Rebecca Stead, the author of our October book, When You Reach Me, had this to say in response to questions from NOBC members Chris H and EM:
A question for Ms Stead: How much did you draw on your own or friends experience when you created the character of Miranda and Sal? Or, are there other characters that you relate more closely with?
Posted by: Chris H| Monday, October 18, 2010 at 11:19 PM
When You Reach Me is set in the time and place of my own childhood (1970s New York City), and I relied heavily on memory while writing it, using all sorts of details that had been stored in my mind for years and years. Many of the characters in the book are based on actual people I knew (or still know, in some cases), although, as I wrote the story, many of these characters claimed their own personalities. I used Miranda’s voice to express what I affectionately call the “weird inner thoughts” I remember from childhood, and I absolutely identify with her most of all.

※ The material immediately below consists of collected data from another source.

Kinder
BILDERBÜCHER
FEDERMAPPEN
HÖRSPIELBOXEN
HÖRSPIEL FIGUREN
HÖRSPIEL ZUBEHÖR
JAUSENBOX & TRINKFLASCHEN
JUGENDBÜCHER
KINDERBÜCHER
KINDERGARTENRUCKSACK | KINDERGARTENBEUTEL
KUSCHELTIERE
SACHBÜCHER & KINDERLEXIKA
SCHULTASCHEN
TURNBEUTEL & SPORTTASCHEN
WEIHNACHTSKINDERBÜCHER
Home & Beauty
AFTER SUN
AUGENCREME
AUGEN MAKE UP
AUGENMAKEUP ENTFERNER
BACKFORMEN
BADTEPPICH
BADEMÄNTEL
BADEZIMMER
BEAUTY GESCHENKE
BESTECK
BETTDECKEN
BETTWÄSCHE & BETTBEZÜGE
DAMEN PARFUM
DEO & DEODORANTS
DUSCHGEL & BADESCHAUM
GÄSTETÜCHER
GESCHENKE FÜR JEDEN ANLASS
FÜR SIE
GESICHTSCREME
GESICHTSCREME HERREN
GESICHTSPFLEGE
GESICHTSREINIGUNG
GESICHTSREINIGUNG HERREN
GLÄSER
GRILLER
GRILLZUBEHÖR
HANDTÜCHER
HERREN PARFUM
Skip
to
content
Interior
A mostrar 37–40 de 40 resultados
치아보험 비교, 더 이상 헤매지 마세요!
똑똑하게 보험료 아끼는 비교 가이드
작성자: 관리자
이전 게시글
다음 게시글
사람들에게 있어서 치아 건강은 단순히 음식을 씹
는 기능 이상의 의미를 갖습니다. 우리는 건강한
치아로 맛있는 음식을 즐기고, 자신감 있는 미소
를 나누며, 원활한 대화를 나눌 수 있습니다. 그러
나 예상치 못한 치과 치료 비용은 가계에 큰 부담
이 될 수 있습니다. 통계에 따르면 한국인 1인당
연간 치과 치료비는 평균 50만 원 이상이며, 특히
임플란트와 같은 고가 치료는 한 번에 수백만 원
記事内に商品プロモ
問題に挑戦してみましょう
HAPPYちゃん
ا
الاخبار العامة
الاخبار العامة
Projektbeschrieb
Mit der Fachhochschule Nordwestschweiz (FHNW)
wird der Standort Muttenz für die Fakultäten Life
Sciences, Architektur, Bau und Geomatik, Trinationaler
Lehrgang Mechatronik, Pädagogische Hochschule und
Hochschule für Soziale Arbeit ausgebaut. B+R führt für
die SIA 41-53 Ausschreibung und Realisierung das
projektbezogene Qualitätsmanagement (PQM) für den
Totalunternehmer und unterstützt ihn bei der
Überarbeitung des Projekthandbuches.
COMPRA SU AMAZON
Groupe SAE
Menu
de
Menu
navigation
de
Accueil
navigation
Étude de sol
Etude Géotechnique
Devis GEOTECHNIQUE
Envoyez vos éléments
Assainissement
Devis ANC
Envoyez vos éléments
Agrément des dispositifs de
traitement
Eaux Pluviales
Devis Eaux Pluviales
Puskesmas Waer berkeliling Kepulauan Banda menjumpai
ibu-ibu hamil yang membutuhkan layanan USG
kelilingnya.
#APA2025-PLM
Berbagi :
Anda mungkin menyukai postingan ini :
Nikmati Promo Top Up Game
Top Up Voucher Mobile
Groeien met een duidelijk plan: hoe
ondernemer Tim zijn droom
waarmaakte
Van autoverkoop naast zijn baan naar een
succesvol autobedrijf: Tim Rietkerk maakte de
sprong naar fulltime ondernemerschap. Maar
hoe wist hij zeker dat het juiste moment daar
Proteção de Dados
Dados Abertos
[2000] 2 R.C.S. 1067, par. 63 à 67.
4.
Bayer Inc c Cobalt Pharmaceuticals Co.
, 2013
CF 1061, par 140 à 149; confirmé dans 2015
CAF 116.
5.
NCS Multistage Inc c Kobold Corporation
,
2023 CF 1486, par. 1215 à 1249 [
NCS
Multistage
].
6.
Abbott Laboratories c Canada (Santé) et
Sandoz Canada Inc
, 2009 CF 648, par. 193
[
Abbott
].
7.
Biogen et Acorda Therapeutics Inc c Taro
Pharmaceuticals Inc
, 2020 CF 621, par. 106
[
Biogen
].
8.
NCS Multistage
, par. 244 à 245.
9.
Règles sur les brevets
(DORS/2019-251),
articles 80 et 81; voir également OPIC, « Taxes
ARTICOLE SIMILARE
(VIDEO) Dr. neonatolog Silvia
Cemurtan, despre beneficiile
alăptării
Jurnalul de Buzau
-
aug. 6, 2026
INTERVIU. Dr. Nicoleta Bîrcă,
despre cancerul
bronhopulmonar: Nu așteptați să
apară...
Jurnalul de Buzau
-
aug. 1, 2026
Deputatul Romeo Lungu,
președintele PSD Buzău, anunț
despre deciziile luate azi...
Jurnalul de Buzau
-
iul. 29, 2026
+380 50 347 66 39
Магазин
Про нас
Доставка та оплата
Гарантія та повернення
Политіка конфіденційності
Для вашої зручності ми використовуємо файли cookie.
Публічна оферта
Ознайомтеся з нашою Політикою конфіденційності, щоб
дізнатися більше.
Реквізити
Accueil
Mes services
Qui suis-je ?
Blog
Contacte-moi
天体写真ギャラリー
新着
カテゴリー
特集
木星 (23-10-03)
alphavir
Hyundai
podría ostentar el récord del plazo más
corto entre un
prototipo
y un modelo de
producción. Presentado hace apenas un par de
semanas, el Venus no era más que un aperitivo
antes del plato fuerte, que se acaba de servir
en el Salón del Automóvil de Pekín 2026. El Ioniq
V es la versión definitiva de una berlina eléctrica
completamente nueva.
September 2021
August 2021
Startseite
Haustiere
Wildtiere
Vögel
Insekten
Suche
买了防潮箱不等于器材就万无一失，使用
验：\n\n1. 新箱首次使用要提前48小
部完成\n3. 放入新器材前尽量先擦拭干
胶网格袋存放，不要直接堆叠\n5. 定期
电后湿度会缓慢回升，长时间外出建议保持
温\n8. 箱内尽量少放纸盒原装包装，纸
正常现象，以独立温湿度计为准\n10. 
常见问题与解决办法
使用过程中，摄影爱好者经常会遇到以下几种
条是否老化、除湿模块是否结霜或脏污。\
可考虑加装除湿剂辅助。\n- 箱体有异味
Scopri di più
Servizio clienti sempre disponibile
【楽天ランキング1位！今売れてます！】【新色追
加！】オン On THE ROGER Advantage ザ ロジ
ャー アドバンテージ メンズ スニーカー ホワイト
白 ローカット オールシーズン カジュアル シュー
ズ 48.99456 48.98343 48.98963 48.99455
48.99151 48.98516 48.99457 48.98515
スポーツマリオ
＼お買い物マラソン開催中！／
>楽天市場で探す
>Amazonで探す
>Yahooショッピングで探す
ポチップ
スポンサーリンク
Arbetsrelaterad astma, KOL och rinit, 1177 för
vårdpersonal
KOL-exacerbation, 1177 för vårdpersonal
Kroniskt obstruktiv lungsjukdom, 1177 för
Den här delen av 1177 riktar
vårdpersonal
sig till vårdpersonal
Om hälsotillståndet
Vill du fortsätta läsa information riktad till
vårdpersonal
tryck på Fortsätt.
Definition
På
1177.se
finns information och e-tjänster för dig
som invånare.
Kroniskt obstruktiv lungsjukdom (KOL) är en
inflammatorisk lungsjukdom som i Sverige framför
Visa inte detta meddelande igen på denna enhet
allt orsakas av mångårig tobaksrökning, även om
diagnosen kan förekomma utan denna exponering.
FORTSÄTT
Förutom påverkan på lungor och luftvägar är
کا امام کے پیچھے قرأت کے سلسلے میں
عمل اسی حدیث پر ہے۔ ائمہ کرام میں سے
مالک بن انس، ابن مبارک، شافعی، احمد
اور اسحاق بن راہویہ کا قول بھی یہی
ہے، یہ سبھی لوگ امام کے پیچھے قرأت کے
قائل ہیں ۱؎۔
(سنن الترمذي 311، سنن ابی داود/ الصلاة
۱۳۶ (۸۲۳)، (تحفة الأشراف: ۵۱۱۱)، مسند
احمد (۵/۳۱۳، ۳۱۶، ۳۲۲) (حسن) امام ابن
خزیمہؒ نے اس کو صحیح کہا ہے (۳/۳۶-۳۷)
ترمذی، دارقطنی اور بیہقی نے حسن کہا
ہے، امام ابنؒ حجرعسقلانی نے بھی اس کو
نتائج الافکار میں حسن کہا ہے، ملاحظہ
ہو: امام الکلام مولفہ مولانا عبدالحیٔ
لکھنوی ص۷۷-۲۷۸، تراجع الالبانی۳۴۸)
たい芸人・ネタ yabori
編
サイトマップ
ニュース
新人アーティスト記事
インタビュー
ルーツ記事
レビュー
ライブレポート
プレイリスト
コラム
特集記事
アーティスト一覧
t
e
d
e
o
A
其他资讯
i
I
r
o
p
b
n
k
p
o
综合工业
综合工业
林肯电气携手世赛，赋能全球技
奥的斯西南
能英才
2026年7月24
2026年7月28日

Hi Ms. Stead, seems you are very interested in the scientific concept of people existing in other places and times. Have you done a lot of
research on the idea? To open up our thinking about our world, outer
space, the universe is interesting. Thanks for sharing your interests
in your books!
Posted by: EM| Tuesday, October 19, 2010 at 10:05 AM
Time travel is a fascinating subject, I think. It’s a logic game with a lot of dramatic appeal. On a scientific level, however, it goes right over my head. I did attempt some research on the subject, but lacked the basic understanding that a real discussion requires. I absorbed a couple of basic ideas, such as the notion that traveling to another time might involve a sort of “faxing” process that recreates rather than physically transports. And, in the course of writing this book, I had to resolve a basic question for myself: Can the past be changed? I think that as we get older, we ask ourselves these “big questions” less and less often, and it’s a shame.